- _WHAT YOU WILL DO_
Transcribe the listing exactly as written. Leave the images out.

- _RECORD EXTRACTS_
Segment Open

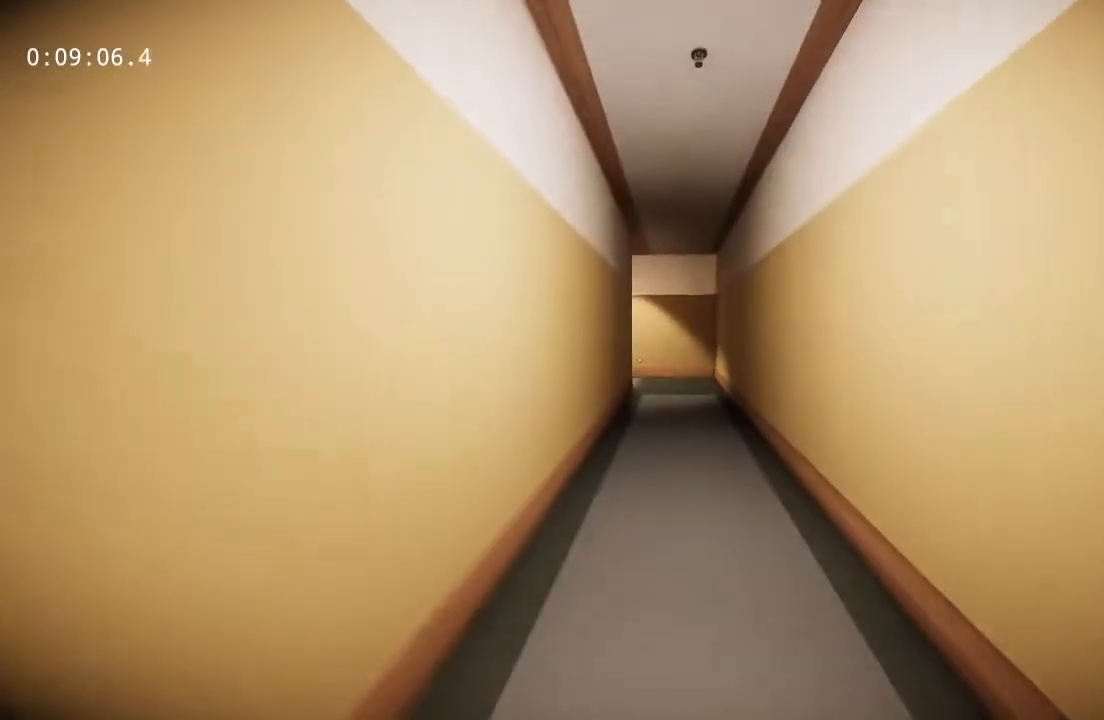
{"keys": ["w"], "mouse": [], "events": []}
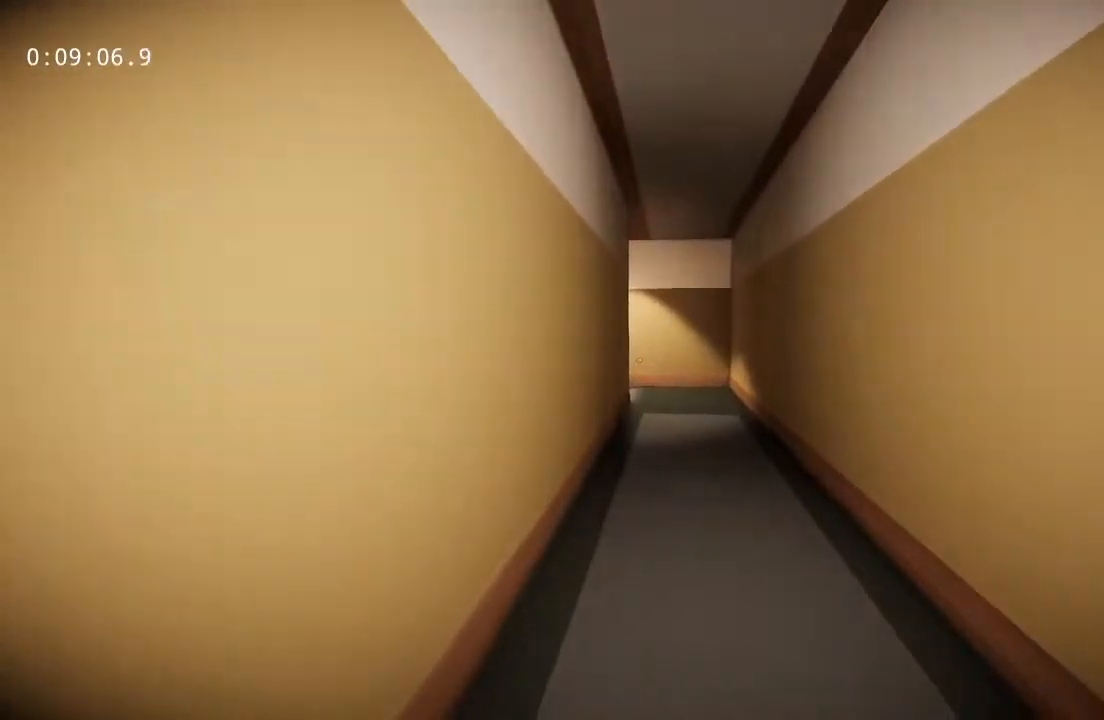
{"keys": ["w"], "mouse": [], "events": []}
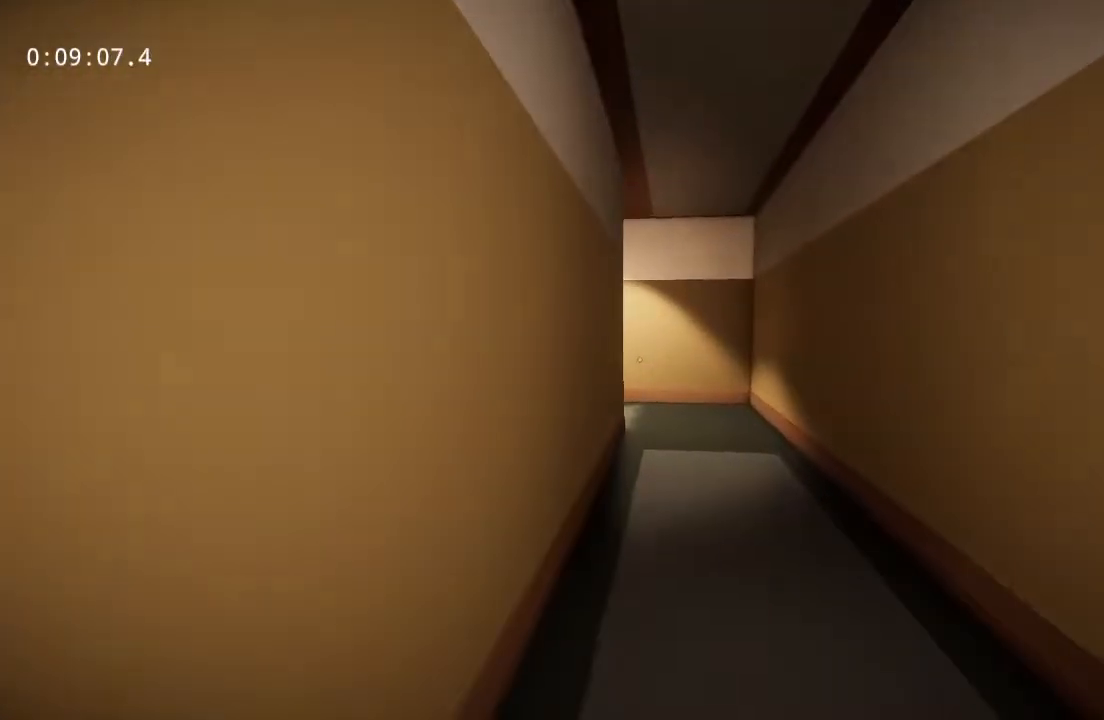
{"keys": ["w"], "mouse": [], "events": []}
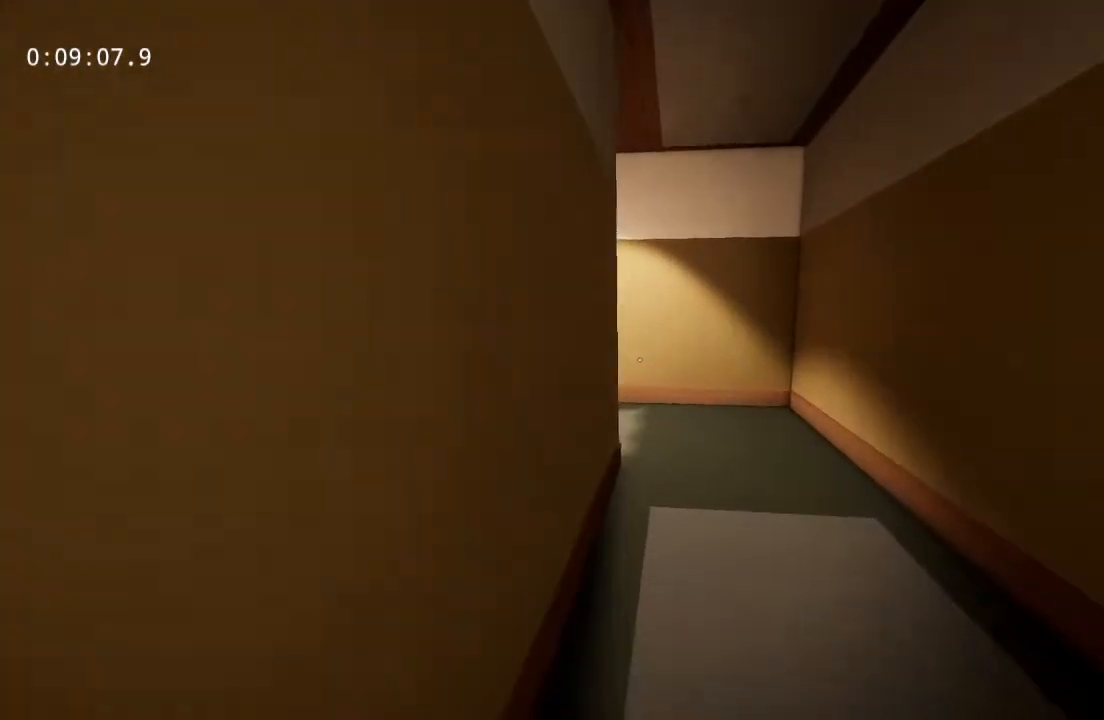
{"keys": ["w"], "mouse": [], "events": []}
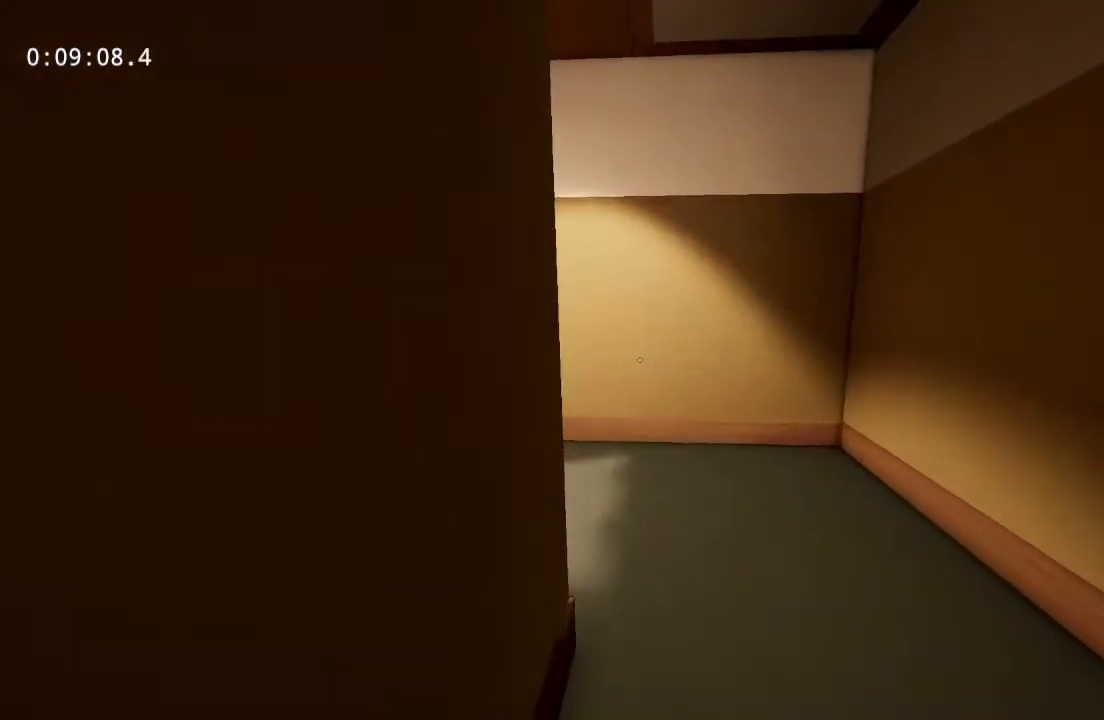
{"keys": ["w"], "mouse": [], "events": []}
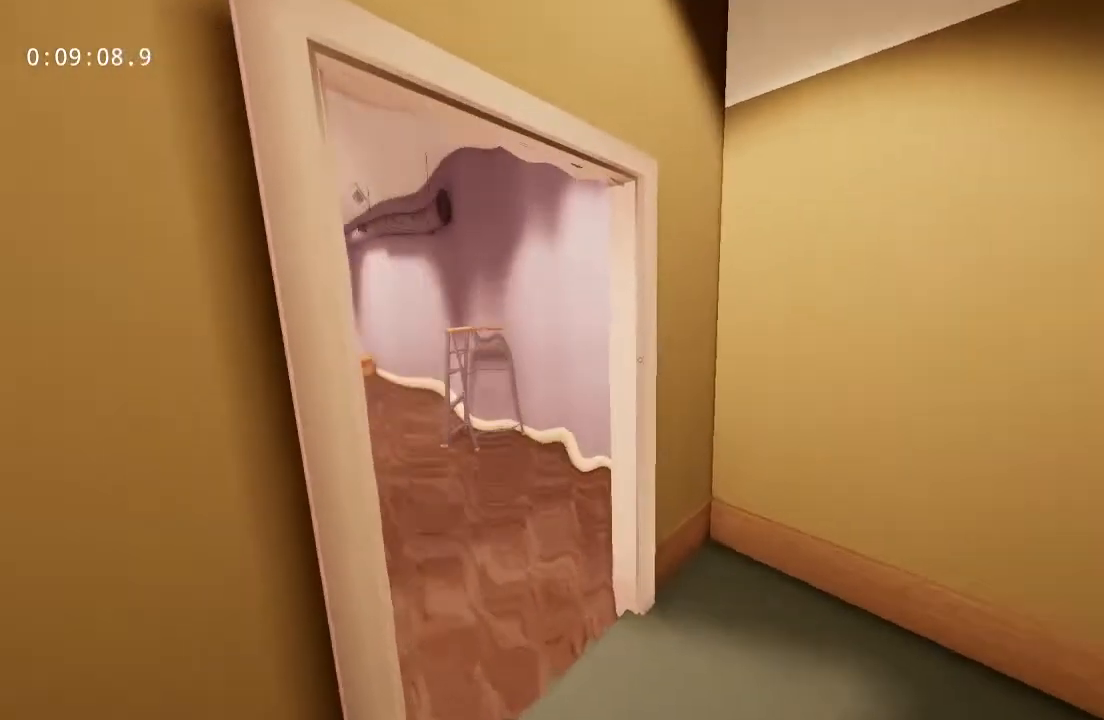
{"keys": ["w"], "mouse": [], "events": []}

Segment Closed

- _ANSWER AREA_
{"keys": ["w"], "mouse": [], "events": []}
{"keys": ["w"], "mouse": [], "events": []}
{"keys": ["w"], "mouse": [], "events": []}
{"keys": ["w"], "mouse": [], "events": []}
{"keys": ["w"], "mouse": [], "events": []}
{"keys": ["w"], "mouse": [], "events": []}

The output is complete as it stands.